— Task to complete —
Can you repeat every line of the material below word for word, leaving the pictures out of your answer?

Data records:
◆ ◆ ◆ ◆ ◆

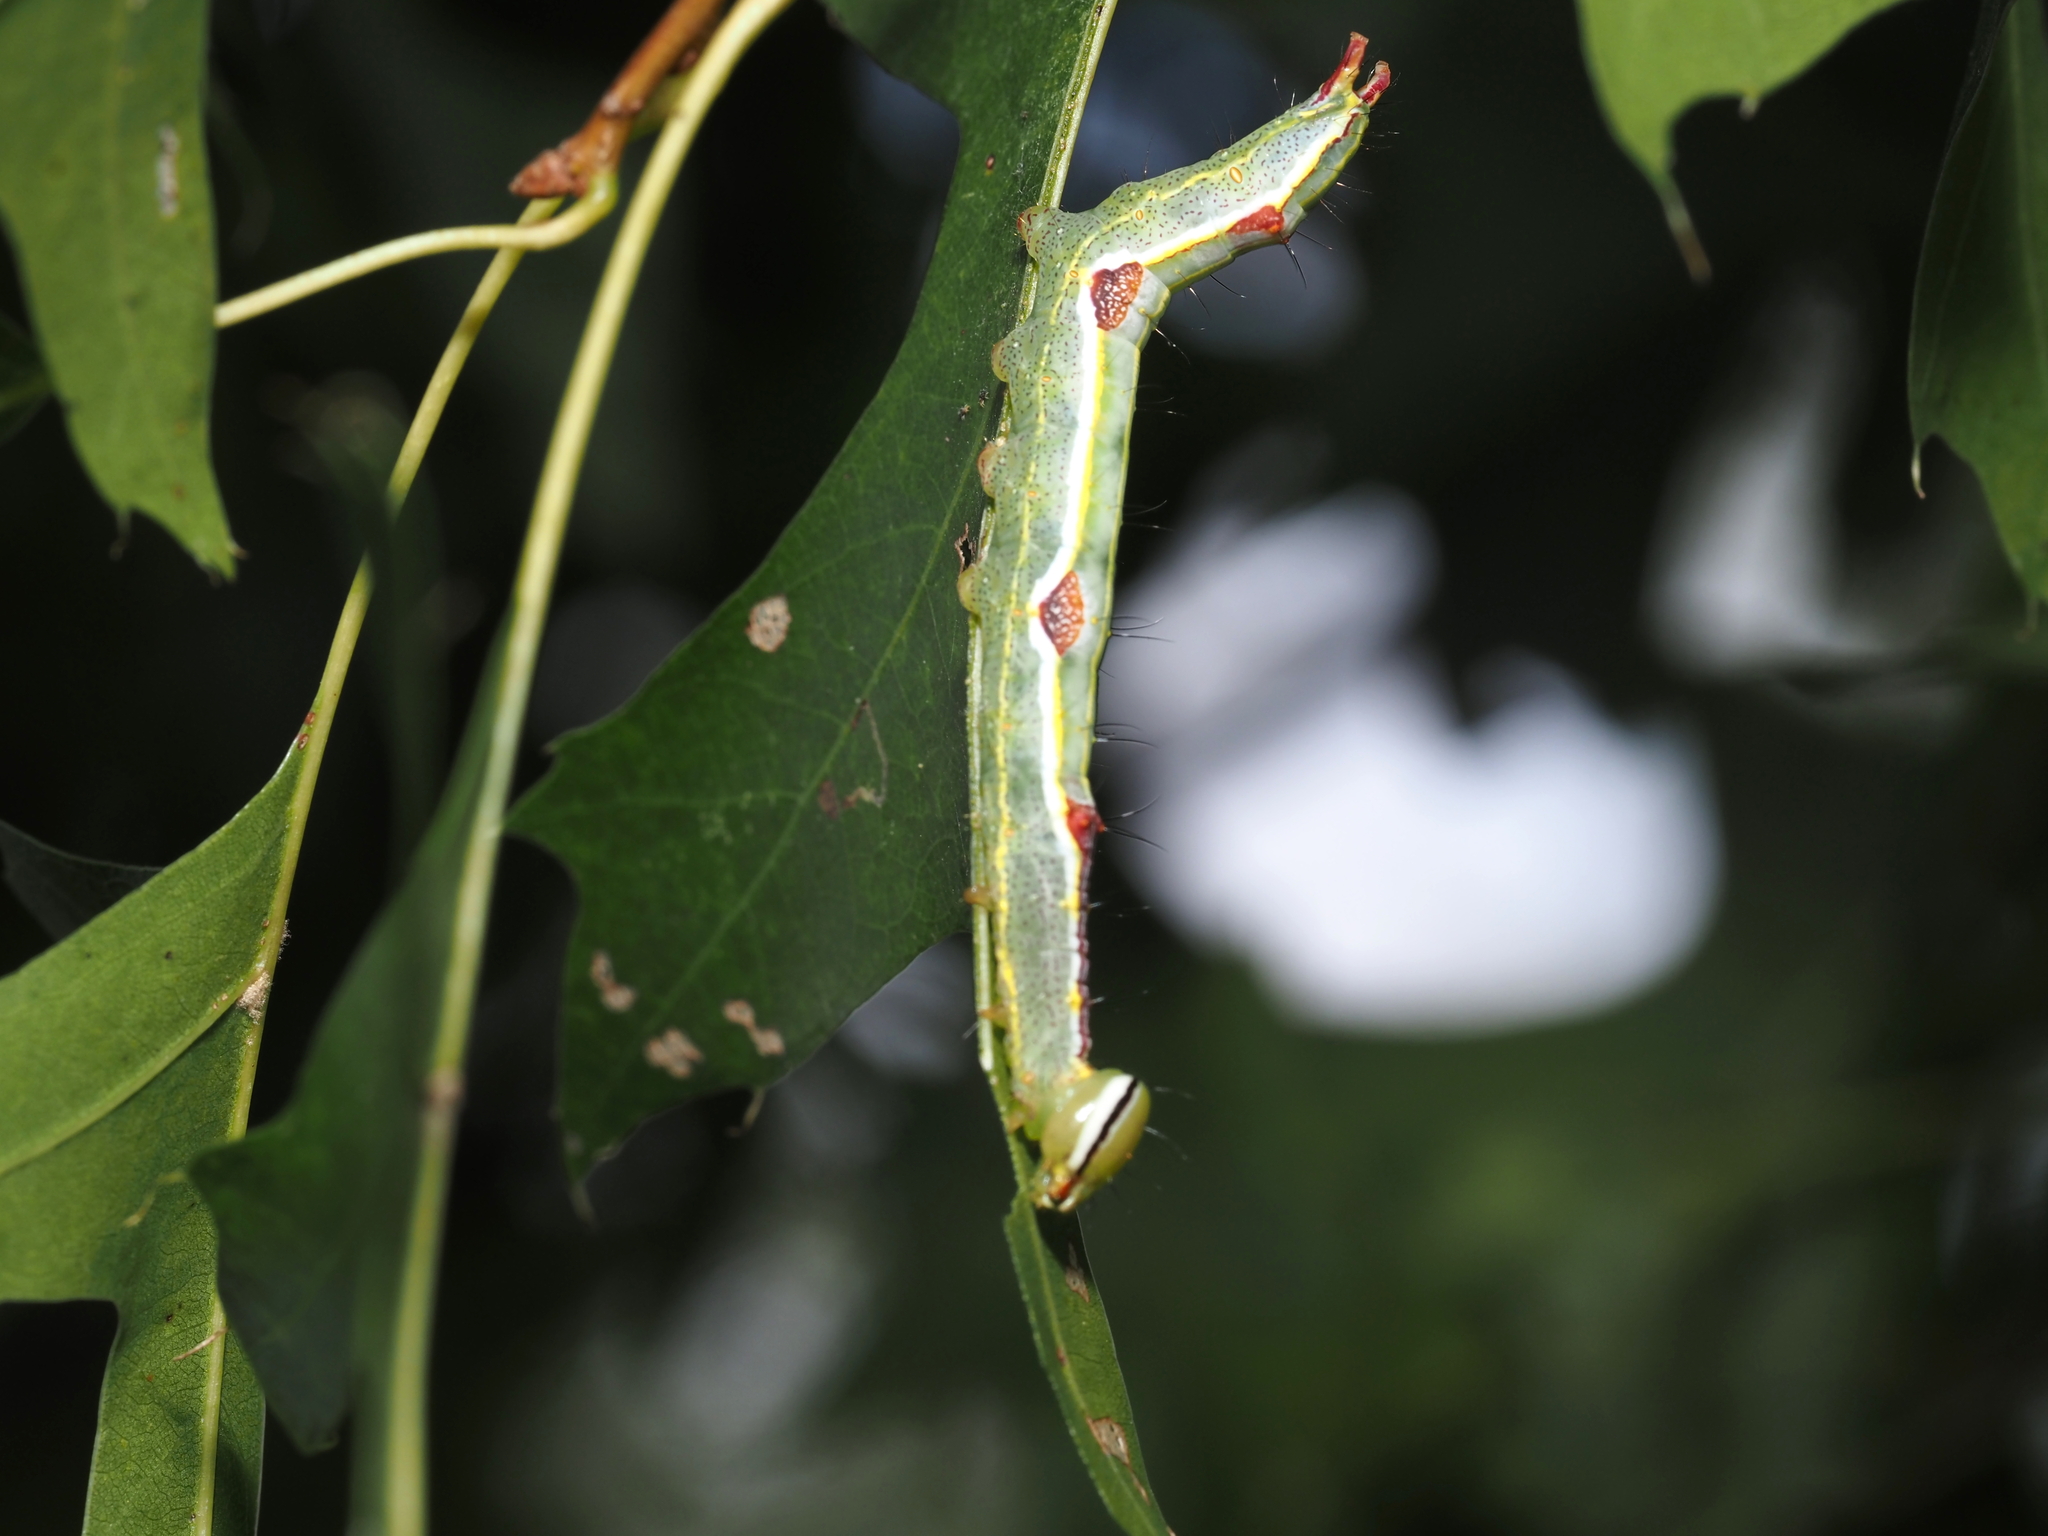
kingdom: Animalia
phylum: Arthropoda
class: Insecta
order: Lepidoptera
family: Notodontidae
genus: Lochmaeus
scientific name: Lochmaeus manteo
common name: Variable oakleaf caterpillar moth
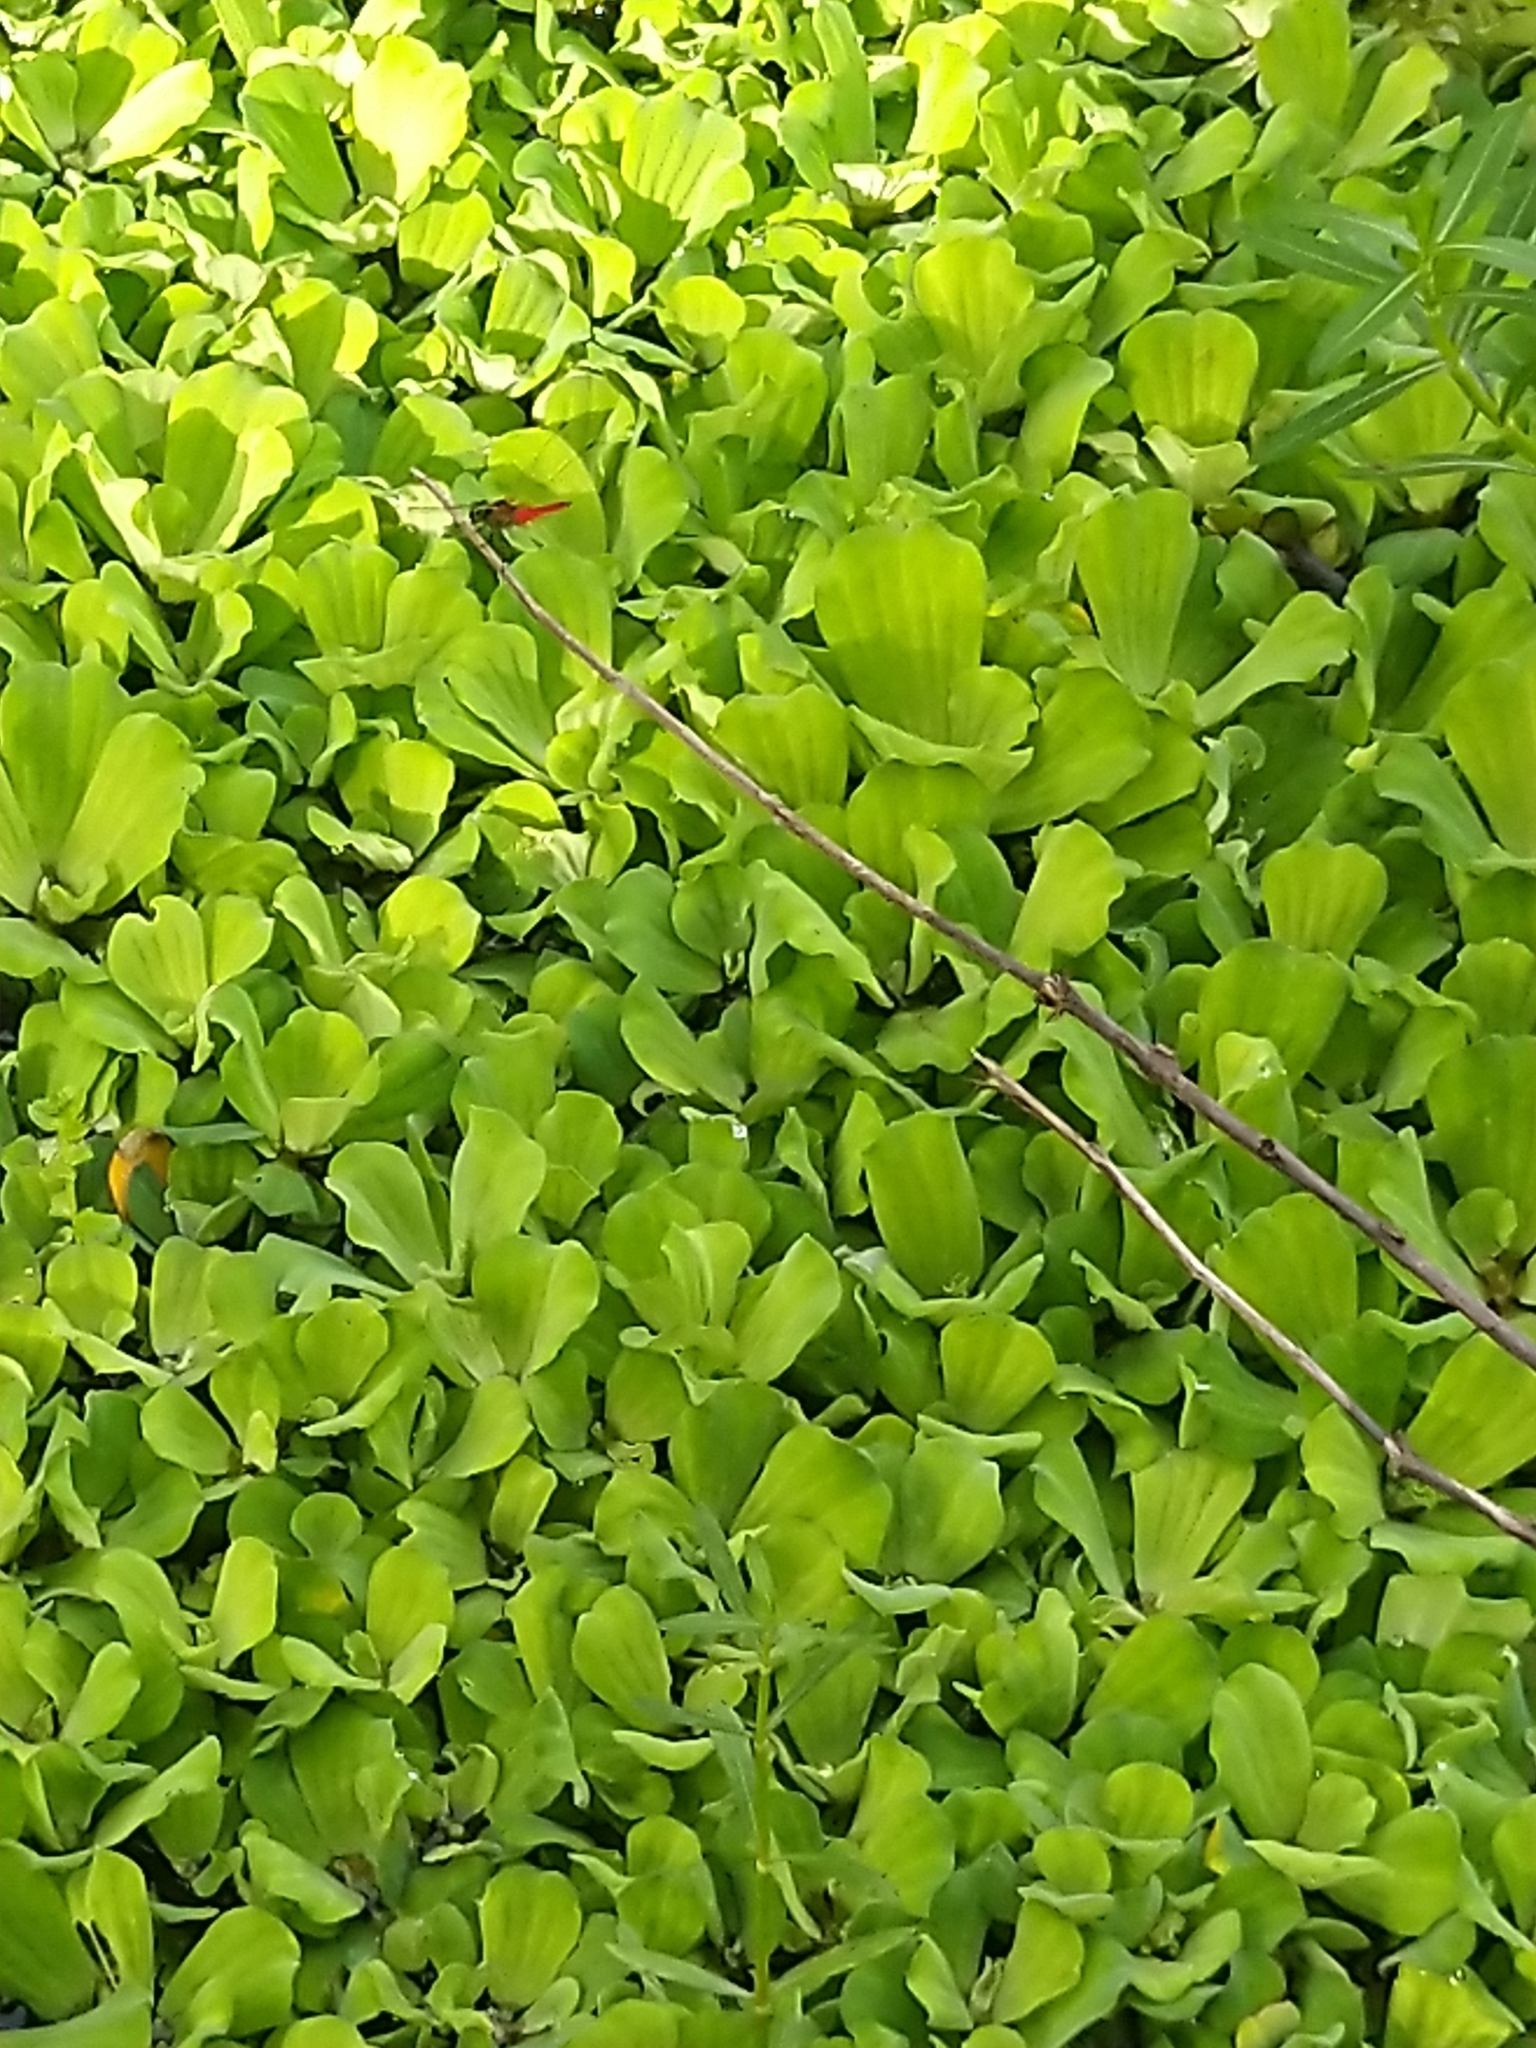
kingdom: Animalia
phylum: Arthropoda
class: Insecta
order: Odonata
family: Libellulidae
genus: Aethriamanta
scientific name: Aethriamanta brevipennis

◆ ◆ ◆ ◆ ◆

— Finished answer —
kingdom: Animalia
phylum: Arthropoda
class: Insecta
order: Lepidoptera
family: Notodontidae
genus: Lochmaeus
scientific name: Lochmaeus manteo
common name: Variable oakleaf caterpillar moth
kingdom: Animalia
phylum: Arthropoda
class: Insecta
order: Odonata
family: Libellulidae
genus: Aethriamanta
scientific name: Aethriamanta brevipennis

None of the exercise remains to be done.